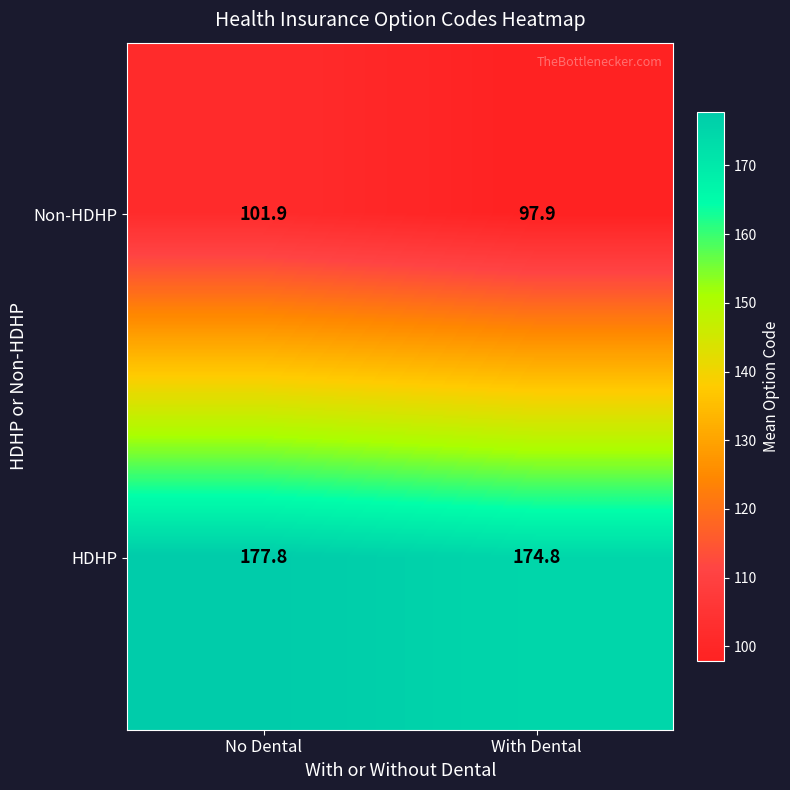

True or false: HDHP has a value of 174.8 at With Dental.

True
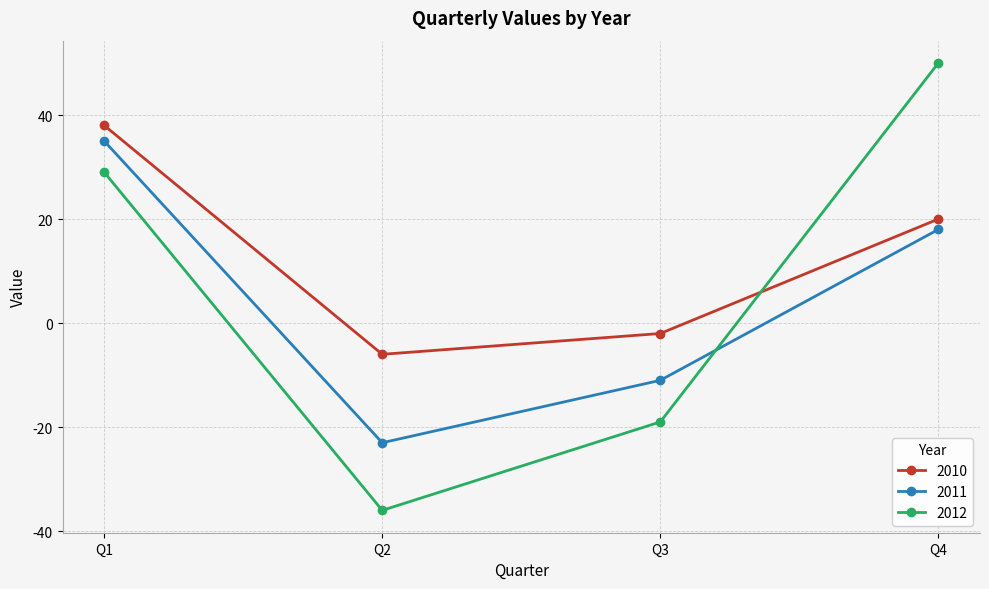

How many intersections are there between 2010 and 2012?

1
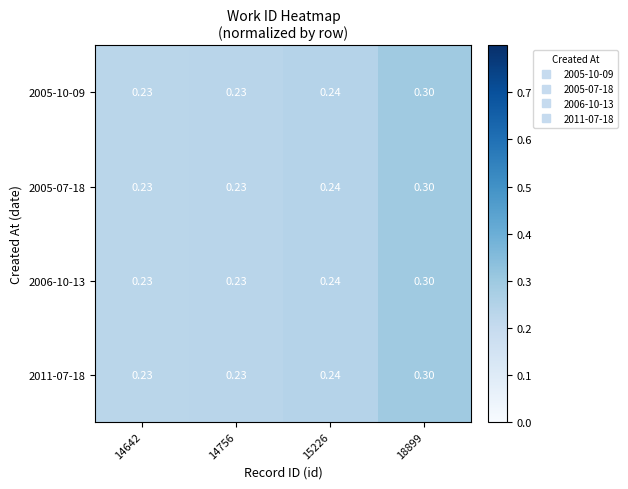

What is the total value across all series at 14756?

0.9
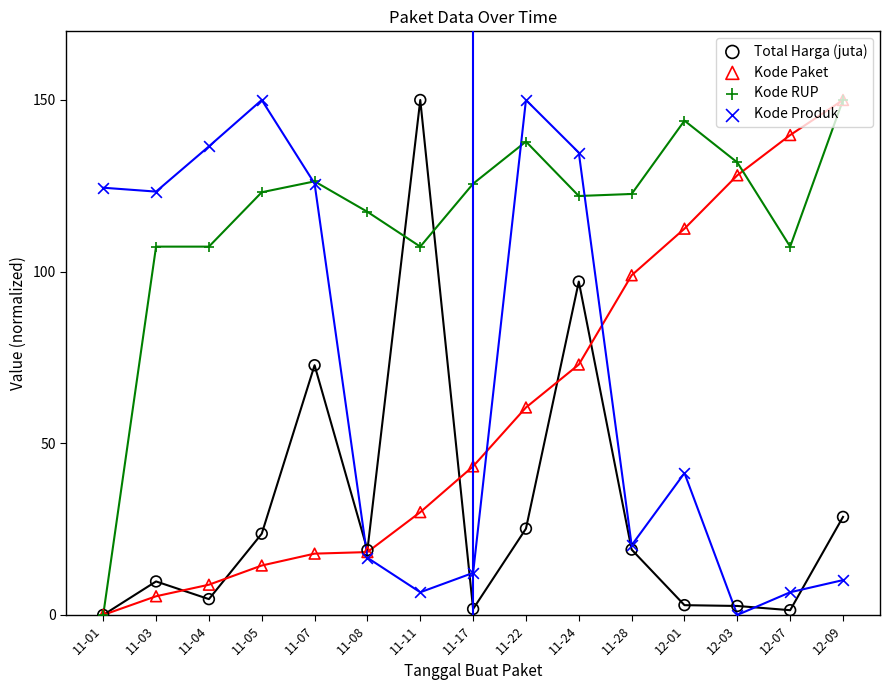

What is the total value across all series at 11-28?

260.9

──────

Problem statement: Rewrite all of the material above, changing every occurrence of "total value" to "sum" and keeping everything else the same. Leave the pictures out.

Reply:
True or false: HDHP has a value of 174.8 at With Dental.

True

How many intersections are there between 2010 and 2012?

1

What is the sum across all series at 14756?

0.9

What is the sum across all series at 11-28?

260.9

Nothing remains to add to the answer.